In regard to the ongoing trade negotiations, ASA expressed its concern that product exemptions from overall tariff cuts could undermine any market access gains for U.S. farmers. ASA also continued to emphasize that countries with world-class exporting sectors, like Brazil, Argentina, and Malaysia, must accept disciplines in all three pillars of the negotiations, similar to developed countries.

“If ASA’s concerns are not addressed in the Modalities Agreement, U.S. commodity groups doubt they can be successfully resolved in the bilateral negotiations to follow,” said ASA President Bob Metz, a soybean producer from West Browns Valley, S.D.

Discussing the 2007 Farm Bill, Metz said, “ASA and other farm groups are looking at Green Box revenue-based program options.”

The ASA leaders then told Secretary Johanns that they plan to ask Congress to focus the Conservation Reserve Program (CRP) on environmentally sensitive lands, and to reduce the statutory cap of 39.2 million acres, in the 2007 Farm Bill.

“World demand for soybean meal and oil is growing rapidly, and acreage available for corn and soybean production is limited, particularly with the expected expansion of ethanol and biodiesel production,” Metz said. “The Conservation Reserve Program includes millions of acres of productive farmland that could be planted to our crops and can be farmed in an environmentally sustainable manner to fill these growing demands.
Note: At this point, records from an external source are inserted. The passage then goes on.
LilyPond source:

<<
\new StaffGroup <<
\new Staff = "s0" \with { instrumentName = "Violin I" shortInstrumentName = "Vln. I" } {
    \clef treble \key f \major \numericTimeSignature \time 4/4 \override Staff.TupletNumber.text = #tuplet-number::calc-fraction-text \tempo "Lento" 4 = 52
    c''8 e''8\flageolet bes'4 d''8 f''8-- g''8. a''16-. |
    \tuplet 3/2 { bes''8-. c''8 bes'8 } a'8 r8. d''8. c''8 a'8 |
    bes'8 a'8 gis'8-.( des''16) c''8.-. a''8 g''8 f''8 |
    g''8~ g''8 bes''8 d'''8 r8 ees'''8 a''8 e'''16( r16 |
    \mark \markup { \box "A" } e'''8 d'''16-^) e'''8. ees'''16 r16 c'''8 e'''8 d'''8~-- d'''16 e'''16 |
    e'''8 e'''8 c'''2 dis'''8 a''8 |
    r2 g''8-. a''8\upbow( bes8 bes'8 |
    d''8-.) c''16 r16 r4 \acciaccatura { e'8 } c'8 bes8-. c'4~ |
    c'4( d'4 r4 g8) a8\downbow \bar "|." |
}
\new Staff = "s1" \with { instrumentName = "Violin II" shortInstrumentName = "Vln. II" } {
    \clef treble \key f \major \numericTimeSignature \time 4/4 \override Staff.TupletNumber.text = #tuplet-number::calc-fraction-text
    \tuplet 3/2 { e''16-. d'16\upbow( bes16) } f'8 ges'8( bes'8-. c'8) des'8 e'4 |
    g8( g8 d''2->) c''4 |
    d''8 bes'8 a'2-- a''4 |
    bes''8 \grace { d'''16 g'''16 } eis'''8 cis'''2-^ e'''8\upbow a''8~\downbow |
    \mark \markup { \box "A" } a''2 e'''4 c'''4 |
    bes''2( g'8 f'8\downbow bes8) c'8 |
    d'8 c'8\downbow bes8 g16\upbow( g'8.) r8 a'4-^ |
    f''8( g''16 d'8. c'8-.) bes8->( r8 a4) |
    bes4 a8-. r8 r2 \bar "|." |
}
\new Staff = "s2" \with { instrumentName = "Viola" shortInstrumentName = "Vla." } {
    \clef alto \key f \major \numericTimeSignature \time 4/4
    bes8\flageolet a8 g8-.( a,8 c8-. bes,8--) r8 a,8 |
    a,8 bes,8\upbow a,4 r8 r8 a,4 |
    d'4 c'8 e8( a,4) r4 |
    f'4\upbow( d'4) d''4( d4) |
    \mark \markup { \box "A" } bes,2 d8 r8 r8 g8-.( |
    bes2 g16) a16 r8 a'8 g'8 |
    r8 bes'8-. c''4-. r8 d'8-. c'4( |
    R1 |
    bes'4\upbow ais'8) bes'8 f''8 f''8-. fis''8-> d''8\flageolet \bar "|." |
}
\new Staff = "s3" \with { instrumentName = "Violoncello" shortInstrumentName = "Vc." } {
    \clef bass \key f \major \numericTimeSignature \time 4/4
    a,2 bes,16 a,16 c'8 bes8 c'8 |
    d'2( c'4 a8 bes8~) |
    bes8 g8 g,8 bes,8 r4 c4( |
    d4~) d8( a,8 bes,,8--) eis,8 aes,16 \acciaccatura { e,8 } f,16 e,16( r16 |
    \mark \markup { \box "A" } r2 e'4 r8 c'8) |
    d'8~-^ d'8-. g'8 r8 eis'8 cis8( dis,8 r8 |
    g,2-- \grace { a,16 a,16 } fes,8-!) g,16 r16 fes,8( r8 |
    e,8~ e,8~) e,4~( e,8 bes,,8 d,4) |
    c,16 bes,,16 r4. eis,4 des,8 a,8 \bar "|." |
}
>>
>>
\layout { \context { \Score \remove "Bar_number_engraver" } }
Today’s meeting also provided an opportunity to clarify the Administration’s position on funding to modernize locks and dams on the Mississippi and Illinois Rivers, as proposed in the Water Resources Development Act (WRDA) legislation.

“Today, Secretary Johanns assured us that when Congress sends WRDA to the President the Administration will not oppose the legislation,” Metz said.

ASA also expressed its strong thanks to the U.S. Department of Agriculture (USDA) for all the support it provided that allowed the United States to win the WTO case against the EU moratorium on the approval of new biotech-enhanced crops.

“We must follow-up on this win with two things,” Metz said. “First, we must ensure that the EU brings its approval processes and the national bans into conformance with the panel findings. Second, we must move quickly forward with a WTO challenge of the EU’s discriminatory and non-science based traceability and labeling regulations for biotech products. These regulations are costing U.S. growers hundreds of millions of dollars in lost sales to the EU annually.”

ASA was one of the 21 trade associations that urged the Administration in November 2003 to initiate a WTO challenge against the EU’s traceability and labeling regulations.

“At the request of U.S. Trade Representative, we were asked to wait until the outcome of the moratorium case was known,” Metz said. “We’ve been patient for two and half years, but now is the time to begin moving forward. Secretary Johanns understood the importance of this issue and will be working with us as we press forward.”